Handling Missing Data
# Removing missing values
df.dropna(inplace=True)

# Filling missing values
df["column_name"].fillna(df["column_name"].mean(), inplace=True)

# Imputation Using Machine Learning
from sklearn.impute import SimpleImputer
imputer = SimpleImputer(strategy="median")
df["column_name"] = imputer.fit_transform(df[["column_name"]])
Handling Duplicates
df.drop_duplicates(inplace=True)
Handling Inconsistent Data
# Convert categorical values to lowercase
df["category_column"] = df["category_column"].str.lower()

# Remove whitespace
df["category_column"] = df["category_column"].str.strip()

6.3 Feature Engineering and Selection

Feature Engineering Techniques
# Creating new features
df["year"] = pd.to_datetime(df["date"]).dt.year

# Binning numerical values
df["income_group"] = pd.cut(df["income"], bins=[0, 30000, 60000, 100000], labels=["Low", "Medium", "High"])
Feature Selection Techniques
# Recursive Feature Elimination (RFE)
from sklearn.feature_selection import RFE
from sklearn.ensemble import RandomForestClassifier

model = RandomForestClassifier()
selector = RFE(model, n_features_to_select=5)
selector.fit(df.drop(columns=["target"]), df["target"])
print(selector.support_)

6.4 Case Studies in EDA

Case Study 1: Analyzing Customer Churn
  • Dataset: Telecom churn dataset.
  • Objective: Identify factors that contribute to customer churn.
  • Techniques: Summary statistics, visualizing churn rates, feature engineering, outlier detection.
Case Study 2: Fraud Detection in Transactions
  • Dataset: Credit card transactions.
  • Objective: Identify fraudulent transactions.
  • Techniques: Outlier detection, PCA for dimensionality reduction, correlation heatmaps.
Interactive Features
  • EDA Challenge: Detect missing values, clean data, and engineer new features.
  • Visualization Exercises: Generate histograms, scatter plots, and boxplots.
  • Code Walkthroughs: Guided Python notebooks.
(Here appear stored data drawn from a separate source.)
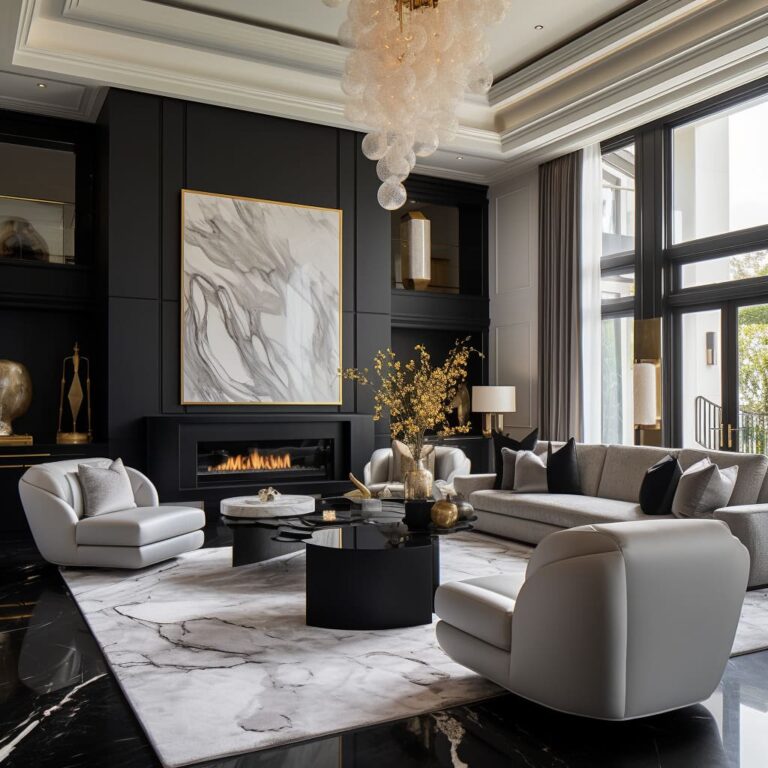
This screenshot has width=768, height=768. In order to click on chandelier in this screenshot , I will do 389,80.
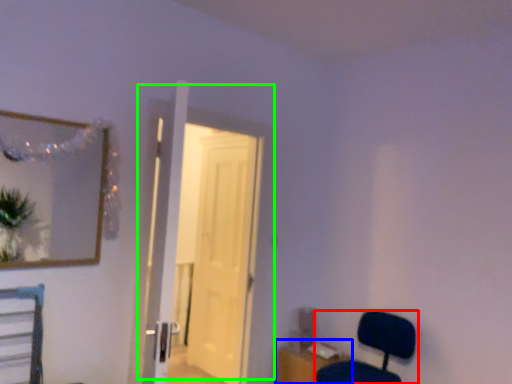
Question: Which object is positioned farthest from chair (highlighted by a red box)? Select from table (highlighted by a blue box) and door (highlighted by a green box).

Choices:
 (A) table
 (B) door

Answer: (B)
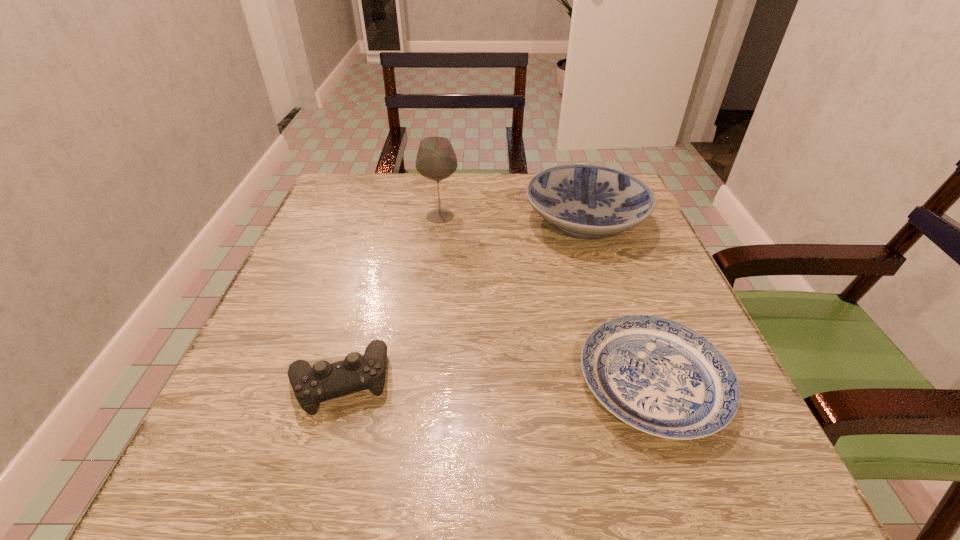
Find the location of a particular element. free region located 0.380m on the right of the control is located at coordinates 629,381.

Where is `free space located on the back of the shortest object`? This screenshot has height=540, width=960. free space located on the back of the shortest object is located at coordinates (612, 267).

Where is `wineglass present at the far edge`? wineglass present at the far edge is located at coordinates (436, 160).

    Note: to create data.csv run the following code and keep 
          the file path where you want to be saved as "data.csv" file
          for the code for 6.1 Summary Statistics
   -----------------------------------------------------------------------
    import pandas as pd
    import numpy as np

    # Generate sample data for data.csv
    np.random.seed(42)
    data = {
    "id": np.arange(1, 101),
    "age": np.random.randint(18, 65, size=100),
    "income": np.random.randint(25000, 120000, size=100),
    "score": np.random.randint(1, 100, size=100),
    "purchase_amount": np.random.uniform(10, 500, size=100),
    "category": np.random.choice(["A", "B", "C", "D"], size=100)
    }

    df = pd.DataFrame(data)

    # Save to CSV
    file_path = "/mnt/data/data.csv"
    df.to_csv(file_path, index=False)

    # Provide the file for download
    file_path

Conclusion

EDA is an essential step in any data science project, enabling us to understand data quality, detect patterns, and create meaningful features. Mastering these techniques will enhance your ability to build high-performing models.